Management of heart disease in diabetic patients is complex but should follow the same general principles as for patients without diabetes, which includes controlling ischemic symptoms and reducing ischemic burden. The article by Romualdo Belardinelli nicely describes the indications for medical therapy versus coronary revascularization in diabetic patients with both diabetes and ischemic heart disease. Management issues are also evident in diabetic patients presenting with heart failure. Patients with diabetes are at high risk for developing left ventricular dysfunction and heart failure. The article by Dominic Leung and Melissa Leung describes the need for early comprehensive assessment of cardiac structure and function in diabetics at risk for developing heart disease and the role exercise echocardiography has in this process. Maria Scali also provides an insightful case report as to the need for risk stratification in treating the diabetic with chest pain. A low-cost approach using echocardiography, electrocardiogram changes, and coronary flow reserve provides a versatile approach to treating the diabetic with chest pain. The article by Joao Eduardo Salles provides insights into what the cardiologist needs to know with regard to the new drugs that are now available to control blood glucose in the diabetic, as well as their implications for cardiovascular disease risk.
Diabetes results in some dramatic alterations in energy metabolism in the heart. Diabetes can result in unique changes in cardiac function and metabolism, especially at the level of cardiac energy metabolism. The article by Kim Ho and John Ussher provides an update on what is known about the dramatic switch in energy metabolism from glucose to fatty acid metabolism and the implications of this on cardiac function in the diabetic. These cardiac metabolic changes seen in the diabetic provide an opportunity to treat heart disease in the diabetic using approaches that directly target cardiac energy metabolism. The article by Gabriele Fragasso and colleagues describes how using the metabolic modulator trimetazidine could be one such approach. Inhibition of fatty acid oxidation has emerged as a new approach to treating ischemic heart disease and heart failure. This type of approach may be particularly relevant in the diabetic with heart disease due to the metabolic switch in the heart toward an excessive use of fatty acids.

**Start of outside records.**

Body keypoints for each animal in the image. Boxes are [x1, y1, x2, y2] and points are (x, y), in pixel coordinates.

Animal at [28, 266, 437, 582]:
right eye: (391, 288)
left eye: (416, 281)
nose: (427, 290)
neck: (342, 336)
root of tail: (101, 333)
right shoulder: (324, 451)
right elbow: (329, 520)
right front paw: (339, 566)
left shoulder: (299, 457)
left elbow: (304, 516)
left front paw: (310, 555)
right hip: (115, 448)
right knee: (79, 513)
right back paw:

Cardiovascular disease has now become the number one cause of death worldwide. The rapid global rise in the incidence of T2DM is an important contributor to this grim statistic. Hopefully, this issue of Heart and Metabolism will provide some unique perspectives not only on how the diabetic patient with heart disease should be treated, but also for future direction in how the diabetic patient should be managed.

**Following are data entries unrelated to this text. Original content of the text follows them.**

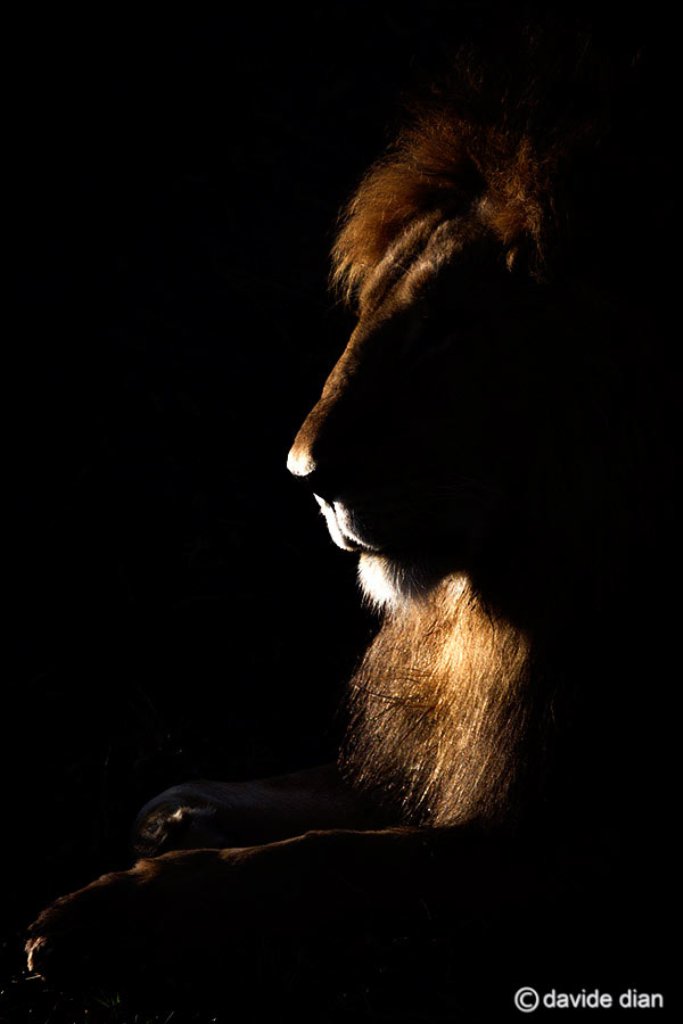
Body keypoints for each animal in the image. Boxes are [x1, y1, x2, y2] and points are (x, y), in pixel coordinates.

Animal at [26, 12, 675, 1010]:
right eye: (372, 309)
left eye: (445, 325)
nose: (306, 476)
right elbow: (339, 781)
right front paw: (183, 811)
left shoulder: (587, 845)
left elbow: (332, 858)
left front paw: (123, 910)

1. World Health Organization. Global Report on Diabetes, 2016. Available at: http://www.who.int/diabetes/global-report/en/. Published 2016. Accessed December 4, 2016. 2. Seshasai SR, Kaptoge S, Thompson A, et al. Diabetes mellitus, fasting glucose, and risk of cause-specific death. Emerging Risk Factors Collaboration. N Engl J Med. 2011;364:829-841. 3. Erqou S, Lee CT, Suffoletto M, et al. Association between glycated haemoglobin and the risk of congestive heart failure in diabetes mellitus: systematic review and meta-analysis. Eur J Heart Fail. 2013;15(2):185-193.